Survive!garage adalah ruang mandiri untuk mewadahi para seniman bergerak dan berkarya.
Betapa kagetnya Lois, ketika sekitar pukul 22.30, kawan-kawan dari grup WhatsApp-nya mengabarkan bahwa acara berubah menjadi mencekam saat sekelompok massa masuk dan berteriak, “Allahuakbar!”
Peserta acara yang kebanyakan perempuan merasa takut. Kepada Lois mereka bercerita bahwa mereka berusaha menghadapi kelompok massa berjumlah belasan orang itu dan menanyakan maksud kedatangan mereka. Panitia pelaksana sepakat tak melanjutkan acara yang dijadwalkan berlangsung dua hari.
“Apa kami terlalu ribut? Tapi kalau terlalu ramai, acara-acara sebelumnya juga ramai. Ada acara-acara musik juga, tapi tidak jadi masalah,” tukas Lois ketika ditemui BeritaBenar di sebuah kafe di Yogyakarta, Sabtu, 30 April lalu.
Kota pendidikan yang memiliki motto,” Yogya Berhati Nyaman” ini, tampak semakin tidak toleran. Sebelum Lady Fast, Pondok Pesantren Waria Al Fatah juga dibubarkan Februari lalu. Tanggal 3 Mei lalu, giliran Peringatan Hari Kebebasan Pers Dunia yang dibubarkan massa.
Malam itu, para jurnalis di Yogyakarta hendak memutar film dokumenter “Pulau Buru Tanah Air Beta” di Kantor Aliansi Jurnalis Independen (AJI) Yogyakarta, ketika polisi dan massa Forum Komunikasi Putra-putri Purnawirawan TNI/Polri (FKPPI) datang untuk menghentikan acara.
Teriakan-teriakan seperti “Kalau tidak bisa dibina, diratakan wae!” dan “Bubarkan propaganda komunis!” terdengar dari kelompok yang memprotes saat itu.
Usai negosiasi alot, panitia sepakat menghentikan acara itu. Pemutaran film pun batal. “Kita telah melawan ketakutan. Hasil hari ini bukan kekalahan. Ketakutan hanya akan memperpanjang perbudakan,” ucap Ketua AJI Yogyakarta, Anang Zakaria.
Salah satu sudut pameran karya seniman di Yogyakarta, 30 April 2016. (Zahara Tiba/BeritaBenar)
Negara harus mediasi
Guru Besar Sosiologi Universitas Gadjah Mada, Sunyoto Usman, menilai maraknya kelompok intoleran merupakan buntut dari banyaknya pihak yang terlalu liberal memaknai kebebasan yang tumbuh pasca tumbangnya pemerintahan Orde Baru.
Meski sudah lama dikenal sebagai kota toleran, Sunyoto mengakui Yogyakarta ternyata tak terlepas dari cengkraman aksi intoleran.
“Negara seharusnya hadir mengembangkan lebih banyak lembaga mediasi.
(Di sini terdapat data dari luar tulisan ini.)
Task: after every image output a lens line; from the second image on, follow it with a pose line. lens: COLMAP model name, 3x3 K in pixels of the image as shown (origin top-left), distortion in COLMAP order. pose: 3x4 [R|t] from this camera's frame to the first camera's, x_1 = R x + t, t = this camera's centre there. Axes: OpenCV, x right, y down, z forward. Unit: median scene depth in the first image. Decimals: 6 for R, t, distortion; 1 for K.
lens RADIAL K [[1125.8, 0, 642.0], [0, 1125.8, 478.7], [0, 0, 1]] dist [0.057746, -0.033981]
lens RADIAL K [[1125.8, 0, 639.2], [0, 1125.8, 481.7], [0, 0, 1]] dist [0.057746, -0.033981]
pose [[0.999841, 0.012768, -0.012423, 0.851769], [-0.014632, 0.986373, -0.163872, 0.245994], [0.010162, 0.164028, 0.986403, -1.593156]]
Beberapa elit sebenarnya telah mengembangkan lembaga-lembaga semacam itu, hanya hasilnya belum terasa,” ujarnya kepada BeritaBenar.
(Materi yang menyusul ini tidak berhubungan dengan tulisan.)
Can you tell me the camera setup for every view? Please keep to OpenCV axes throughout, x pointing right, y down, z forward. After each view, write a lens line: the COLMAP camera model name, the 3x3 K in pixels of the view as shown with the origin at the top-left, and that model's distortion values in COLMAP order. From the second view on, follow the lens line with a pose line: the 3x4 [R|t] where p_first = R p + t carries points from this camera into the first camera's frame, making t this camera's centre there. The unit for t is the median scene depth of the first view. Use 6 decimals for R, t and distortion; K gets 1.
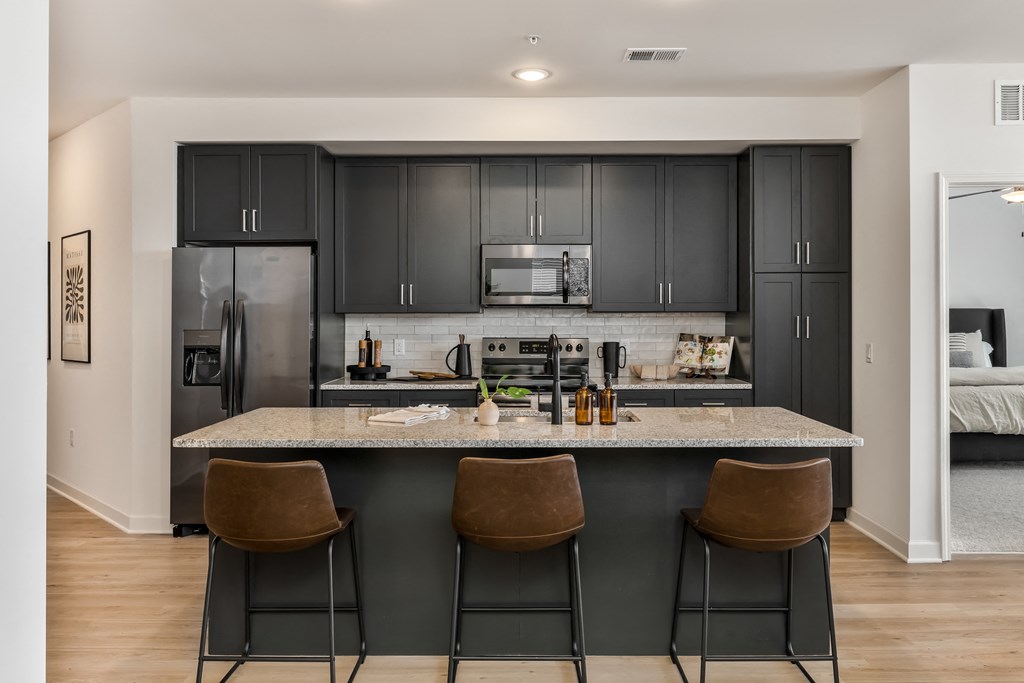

Untuk mengatasi masalah kelompok intoleran, dia mengusulkan pentingnya pengembangan beberapa upaya.
“Narasi Yogyakarta sebagai miniatur Indonesia kurang diartikulasikan. Kampus-kampus seharusnya berperan aktif, tak hanya fasih mengembangkan komoditas perguruan tinggi,” tambahnya.
Sunyoto juga memaparkan pentingnya penguatan ideologi, interdependensi ekonomi, dan afiliasi silang, agar pembangunan tidak selalu memukul mereka yang terpinggirkan.
Warga merasa jengah
Sebagian masyarakat Yogyakarta merasa jengah dengan aksi intoleran seperti itu. Aji (32) adalah warga yang merasa kehadiran kelompok intoleran mengganggu ketentraman hidup masyarakat di Yogyakarta.
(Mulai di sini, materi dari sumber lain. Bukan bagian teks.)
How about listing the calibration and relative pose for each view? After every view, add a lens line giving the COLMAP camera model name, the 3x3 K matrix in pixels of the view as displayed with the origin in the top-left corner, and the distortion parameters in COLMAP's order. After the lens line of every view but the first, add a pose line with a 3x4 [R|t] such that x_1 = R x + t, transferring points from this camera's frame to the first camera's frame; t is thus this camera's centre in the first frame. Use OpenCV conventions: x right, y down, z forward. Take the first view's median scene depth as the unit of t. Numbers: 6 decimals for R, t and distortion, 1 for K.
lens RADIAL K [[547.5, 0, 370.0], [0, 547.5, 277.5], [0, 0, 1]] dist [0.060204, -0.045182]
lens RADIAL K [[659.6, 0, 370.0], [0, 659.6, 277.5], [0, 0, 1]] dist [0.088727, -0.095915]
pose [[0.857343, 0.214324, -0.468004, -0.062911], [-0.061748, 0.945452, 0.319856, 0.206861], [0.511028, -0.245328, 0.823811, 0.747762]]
“Beberapa waktu lalu, dekat rumah saya, FPI (Front Pembela Islam) berulah. Warga sudah kesal. Mereka akhirnya sepakat menurunkan spanduk-spanduk yang dipasang kelompok itu. Kami menolak keberadaan mereka karena mengganggu ketenangan,” ujarnya.
Sementara itu, sebagai seniman pendatang yang sudah menyatu dengan Yogyakarta, Lois pun turut merasa terjepit.
“Aku asli Tangerang, tapi sudah sepuluh tahun tinggal di sini. Alasan aku pindah ke Yogya karena mau bebas berekspresi dalam seni. Ruang-ruang berekspresi lebih banyak dan lebih toleran di sini,” kenangnya.
“Tapi sekarang memang terasa sekali Yogya semakin intoleran, jadinya kalau mau berkarya harus mikir-mikir lagi,” keluhnya, “mau tidak mau kami harus berpikir ke depannya dalam berkarya, karena ancamannya tidak main-main.”